### PROBLEM DETAILS:
Would you copy all lines in the data that contain the word "brightfield"?
---
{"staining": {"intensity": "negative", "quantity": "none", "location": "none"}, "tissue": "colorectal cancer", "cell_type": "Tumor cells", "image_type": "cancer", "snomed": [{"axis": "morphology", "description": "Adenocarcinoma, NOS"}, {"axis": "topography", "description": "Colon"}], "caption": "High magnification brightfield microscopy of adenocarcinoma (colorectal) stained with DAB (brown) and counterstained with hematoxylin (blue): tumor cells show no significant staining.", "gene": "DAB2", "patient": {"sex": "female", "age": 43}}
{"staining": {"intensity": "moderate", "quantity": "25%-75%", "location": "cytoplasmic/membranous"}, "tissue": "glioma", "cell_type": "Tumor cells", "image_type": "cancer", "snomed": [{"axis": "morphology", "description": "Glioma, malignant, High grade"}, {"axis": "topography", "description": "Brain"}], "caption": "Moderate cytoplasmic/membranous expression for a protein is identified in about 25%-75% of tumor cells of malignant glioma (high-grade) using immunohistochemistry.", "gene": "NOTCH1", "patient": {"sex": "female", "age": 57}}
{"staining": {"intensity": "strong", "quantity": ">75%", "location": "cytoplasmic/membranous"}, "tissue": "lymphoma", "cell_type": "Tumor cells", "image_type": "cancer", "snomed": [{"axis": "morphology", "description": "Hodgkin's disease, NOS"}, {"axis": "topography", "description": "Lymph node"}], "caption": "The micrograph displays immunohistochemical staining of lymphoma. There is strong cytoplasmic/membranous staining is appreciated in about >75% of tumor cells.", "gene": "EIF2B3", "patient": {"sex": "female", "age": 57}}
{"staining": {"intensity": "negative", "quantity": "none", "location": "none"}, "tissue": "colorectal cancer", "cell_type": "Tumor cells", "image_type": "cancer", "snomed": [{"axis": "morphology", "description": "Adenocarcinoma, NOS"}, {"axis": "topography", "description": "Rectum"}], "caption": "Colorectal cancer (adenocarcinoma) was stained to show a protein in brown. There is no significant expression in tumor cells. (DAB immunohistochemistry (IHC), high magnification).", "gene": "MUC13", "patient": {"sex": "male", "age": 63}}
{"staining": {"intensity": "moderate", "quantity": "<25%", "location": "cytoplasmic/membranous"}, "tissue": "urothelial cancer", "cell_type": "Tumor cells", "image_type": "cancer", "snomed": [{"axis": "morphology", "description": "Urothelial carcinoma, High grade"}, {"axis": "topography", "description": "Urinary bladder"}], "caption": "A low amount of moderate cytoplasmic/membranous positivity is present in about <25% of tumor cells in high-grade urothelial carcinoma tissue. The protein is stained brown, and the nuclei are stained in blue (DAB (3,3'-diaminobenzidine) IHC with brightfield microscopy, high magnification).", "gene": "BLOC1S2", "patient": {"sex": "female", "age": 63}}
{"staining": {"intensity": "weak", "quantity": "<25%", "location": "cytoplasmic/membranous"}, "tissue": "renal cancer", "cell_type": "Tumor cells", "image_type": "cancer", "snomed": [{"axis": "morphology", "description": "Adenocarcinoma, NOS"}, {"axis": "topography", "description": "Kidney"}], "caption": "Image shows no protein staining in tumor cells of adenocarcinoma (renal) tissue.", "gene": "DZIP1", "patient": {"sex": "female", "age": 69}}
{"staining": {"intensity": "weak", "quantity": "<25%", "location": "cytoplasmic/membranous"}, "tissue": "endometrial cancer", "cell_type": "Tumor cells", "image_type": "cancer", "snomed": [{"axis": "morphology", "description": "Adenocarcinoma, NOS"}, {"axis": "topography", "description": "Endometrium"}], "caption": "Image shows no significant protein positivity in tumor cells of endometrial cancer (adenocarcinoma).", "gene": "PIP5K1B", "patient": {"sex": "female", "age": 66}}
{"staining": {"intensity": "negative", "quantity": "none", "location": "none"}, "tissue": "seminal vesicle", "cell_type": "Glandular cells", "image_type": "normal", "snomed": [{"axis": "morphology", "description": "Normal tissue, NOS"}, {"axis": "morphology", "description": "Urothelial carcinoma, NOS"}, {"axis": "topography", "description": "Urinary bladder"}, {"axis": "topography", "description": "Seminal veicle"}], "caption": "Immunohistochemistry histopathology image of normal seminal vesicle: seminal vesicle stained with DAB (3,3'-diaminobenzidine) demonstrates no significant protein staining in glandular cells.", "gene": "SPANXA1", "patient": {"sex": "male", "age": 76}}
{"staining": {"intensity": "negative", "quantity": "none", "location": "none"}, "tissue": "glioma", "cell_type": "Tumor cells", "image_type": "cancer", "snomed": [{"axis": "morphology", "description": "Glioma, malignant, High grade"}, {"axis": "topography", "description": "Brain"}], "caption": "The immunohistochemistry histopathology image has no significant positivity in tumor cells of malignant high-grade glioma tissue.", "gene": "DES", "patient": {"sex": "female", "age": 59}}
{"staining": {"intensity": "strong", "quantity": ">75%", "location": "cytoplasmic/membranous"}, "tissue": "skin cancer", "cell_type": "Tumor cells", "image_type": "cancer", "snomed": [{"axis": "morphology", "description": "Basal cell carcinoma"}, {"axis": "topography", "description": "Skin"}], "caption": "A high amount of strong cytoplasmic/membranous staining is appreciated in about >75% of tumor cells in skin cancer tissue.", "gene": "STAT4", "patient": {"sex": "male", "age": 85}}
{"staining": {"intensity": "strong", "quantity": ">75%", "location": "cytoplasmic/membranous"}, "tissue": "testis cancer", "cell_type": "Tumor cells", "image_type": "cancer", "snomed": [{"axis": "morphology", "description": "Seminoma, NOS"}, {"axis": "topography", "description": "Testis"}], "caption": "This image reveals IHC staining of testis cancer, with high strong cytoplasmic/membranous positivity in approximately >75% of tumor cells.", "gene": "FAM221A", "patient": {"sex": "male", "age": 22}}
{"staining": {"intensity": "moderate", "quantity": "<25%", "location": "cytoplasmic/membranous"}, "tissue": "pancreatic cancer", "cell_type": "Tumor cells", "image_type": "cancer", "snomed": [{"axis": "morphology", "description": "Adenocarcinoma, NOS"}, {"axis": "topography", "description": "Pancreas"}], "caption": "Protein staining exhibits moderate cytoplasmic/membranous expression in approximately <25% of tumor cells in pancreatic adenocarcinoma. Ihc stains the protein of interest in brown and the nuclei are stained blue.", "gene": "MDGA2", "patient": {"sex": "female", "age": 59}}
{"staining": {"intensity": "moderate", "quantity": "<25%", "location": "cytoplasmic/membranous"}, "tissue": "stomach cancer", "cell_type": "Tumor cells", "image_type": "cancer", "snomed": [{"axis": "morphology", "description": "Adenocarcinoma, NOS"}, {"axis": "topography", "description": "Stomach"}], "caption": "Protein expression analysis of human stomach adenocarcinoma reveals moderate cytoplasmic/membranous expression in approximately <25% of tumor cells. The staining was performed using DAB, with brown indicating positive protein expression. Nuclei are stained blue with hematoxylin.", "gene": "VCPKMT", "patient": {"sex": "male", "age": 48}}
---
### REPLY TO THE TASK:
{"staining": {"intensity": "negative", "quantity": "none", "location": "none"}, "tissue": "colorectal cancer", "cell_type": "Tumor cells", "image_type": "cancer", "snomed": [{"axis": "morphology", "description": "Adenocarcinoma, NOS"}, {"axis": "topography", "description": "Colon"}], "caption": "High magnification brightfield microscopy of adenocarcinoma (colorectal) stained with DAB (brown) and counterstained with hematoxylin (blue): tumor cells show no significant staining.", "gene": "DAB2", "patient": {"sex": "female", "age": 43}}
{"staining": {"intensity": "moderate", "quantity": "<25%", "location": "cytoplasmic/membranous"}, "tissue": "urothelial cancer", "cell_type": "Tumor cells", "image_type": "cancer", "snomed": [{"axis": "morphology", "description": "Urothelial carcinoma, High grade"}, {"axis": "topography", "description": "Urinary bladder"}], "caption": "A low amount of moderate cytoplasmic/membranous positivity is present in about <25% of tumor cells in high-grade urothelial carcinoma tissue. The protein is stained brown, and the nuclei are stained in blue (DAB (3,3'-diaminobenzidine) IHC with brightfield microscopy, high magnification).", "gene": "BLOC1S2", "patient": {"sex": "female", "age": 63}}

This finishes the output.